Let me take each in turn. It is true that responding to comments takes time. One way to determine whether it is worth it is to weigh the time spent answering a comment one time, vs. having to interact with several individuals via email. Further, because the interaction is taking place on a blog, it is findable via a search engine, making it more likely that other people with the same concern will head to your site, not somewhere else. At this point, it should be noted that because blogs generate permanent static file web archives, they are much more findable by search engines than other interaction software that does not, including most bulletin board and many content management systems.
It is also true that customers might say negative things about you. Consider two possibilities. First, if there are issues you are already aware of, then you are probably already trying to fix the problem. Blogging might help you publicize this fact and make your efforts more visible. Steve Rubel of the noted PR Firm CooperKatz actually recommends starting a blog in a time of crisis (I might amend that to say have a blog already going that you can turn to the crisis, just as Bigha recently did when their laser pointer product was used to interfere with aircraft on takeoff and landing).
Further, you cannot control what customers say away from your site. For a complainer to start their own blog only takes five minutes and is free. However, by allowing people with legitimate grievances to voice them on your site, you can take the initiative of publicly addressing the issue. The Internet visibility afforded if you use an already existing blog will also play to your advantage. For people doing Internet searches on the issue, your site and your response are now available for examination and potentially as readily available as those of the complainers.

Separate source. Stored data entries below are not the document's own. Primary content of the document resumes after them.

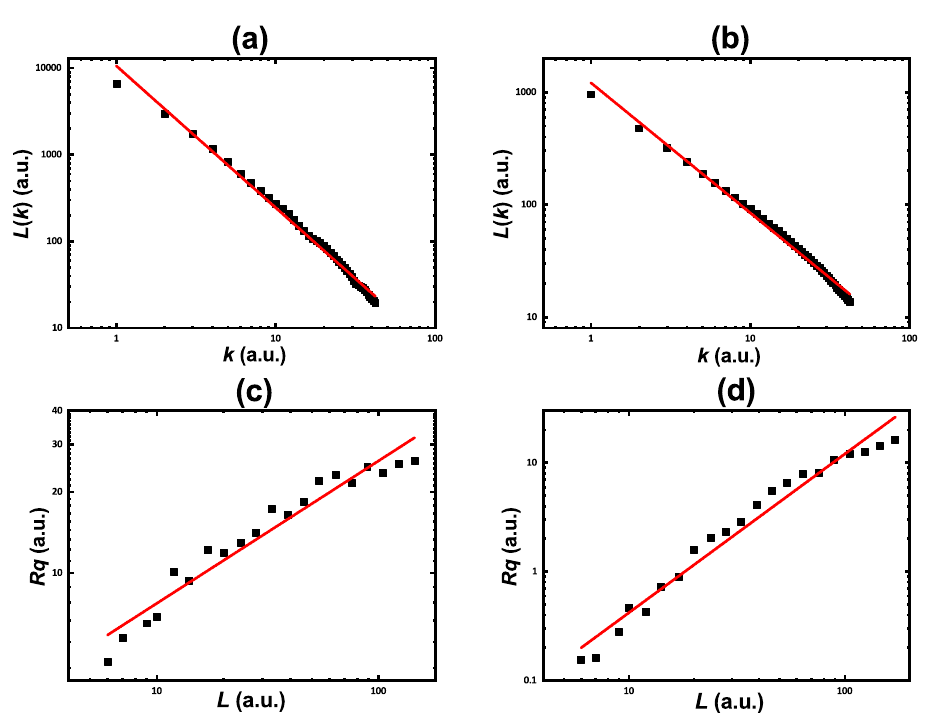
Figure 2. Four typical double logarithmic curves of ( a ) raw signal with Higuchi algorithm, ( b ) denoised signal with Higuchi algorithm, ( c ) raw signal with RSE-f1 algorithm, and ( d ) denoised signal with RSE-f1 algorithm.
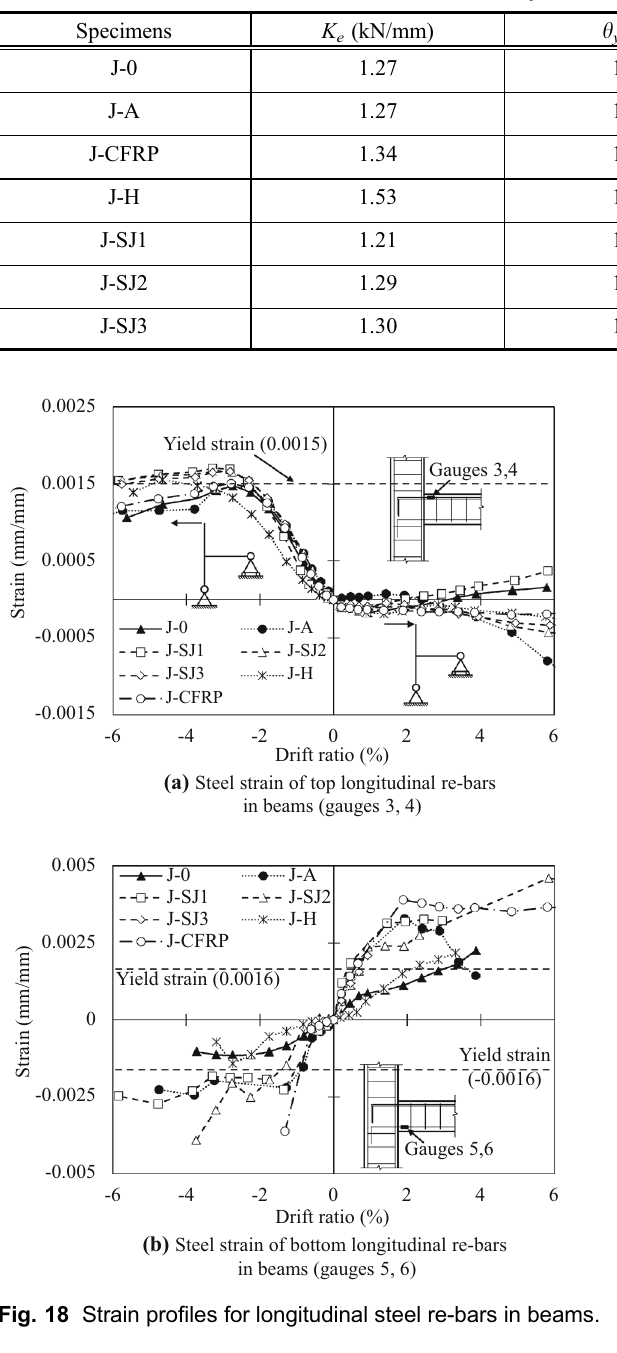
Table 2 Effective stiffness and ductility in a negative loading direction obtained from test results.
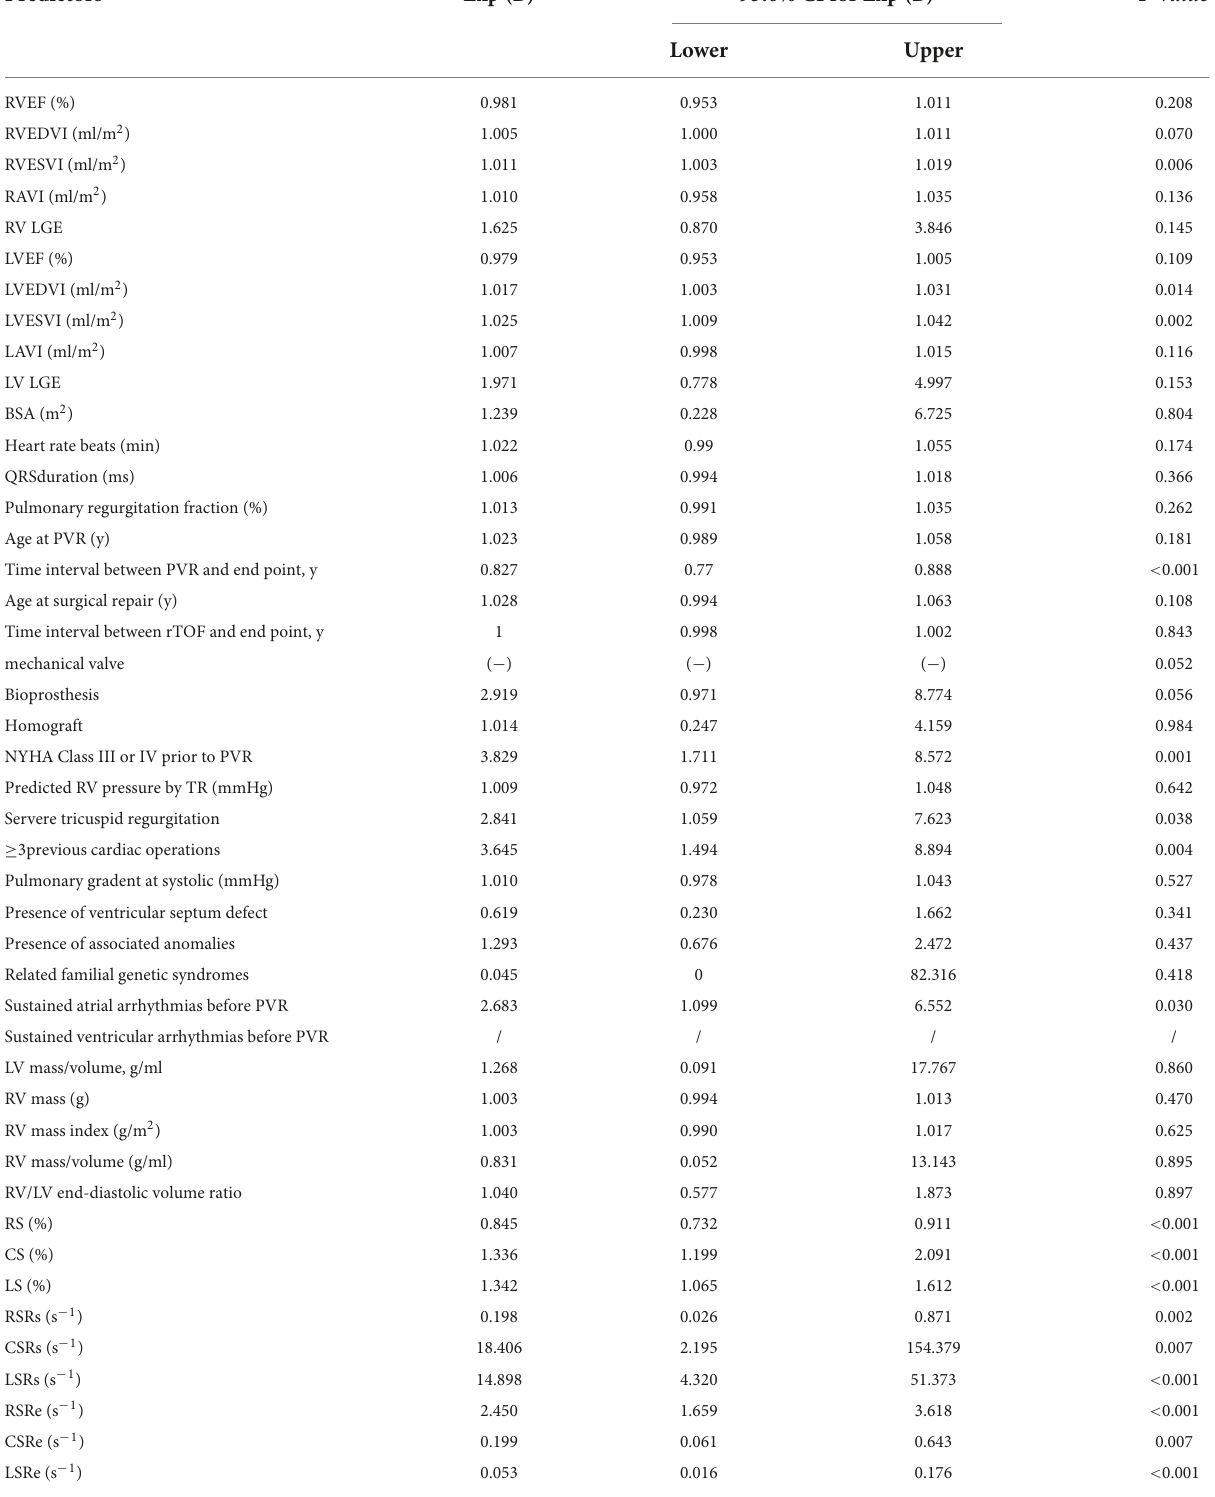
TABLE 4 Univariate associations of clinical and cardiac magnetic resonance (CMR) characteristics with adverse events.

The issue of comment SPAM and inappropriate comment content are very real. Most SPAM is readily controlled with off-the-shelf solutions that are updated as needed. Not using these solutions with an active blog is suicidal. Using them, reduces SPAM and most inappropriate content to a minor nuisance that you can deal with in your spare time.
Turning interactions into transactions
The value of interaction might seem nebulous up to this point. It has consisted of making customers more likely to return to the site, getting them to spread the word about the site, and making it less costly than point-to-point methods for communicating with site visitors. To really get value out of interaction you need to understand the role information consumption plays in getting people to buy.
Today, DoubleClick released a study (pdf, via SearchEngineWatch Blog) indicating that search played a role in roughly half of all online purchases of apparel, computer hardware, sports/fitness, and travel. In the items covered by Double Click, most search occurred between 12 and 2 weeks before the purchase. In other words, the vast majority of visits to sites were not for completing transactions but for gathering information as the consumer was formulating a purchase decision. For higher involvement items such as cars, the amount of information consumption only increases, sometimes occurring over the course of a year.
Sites that succeed in providing fresh, updated information to consumers are more likely to grab their attention. With frank and open treatment of interaction they are likely to appear as legitimate information sources while consumers come to the purchase decision.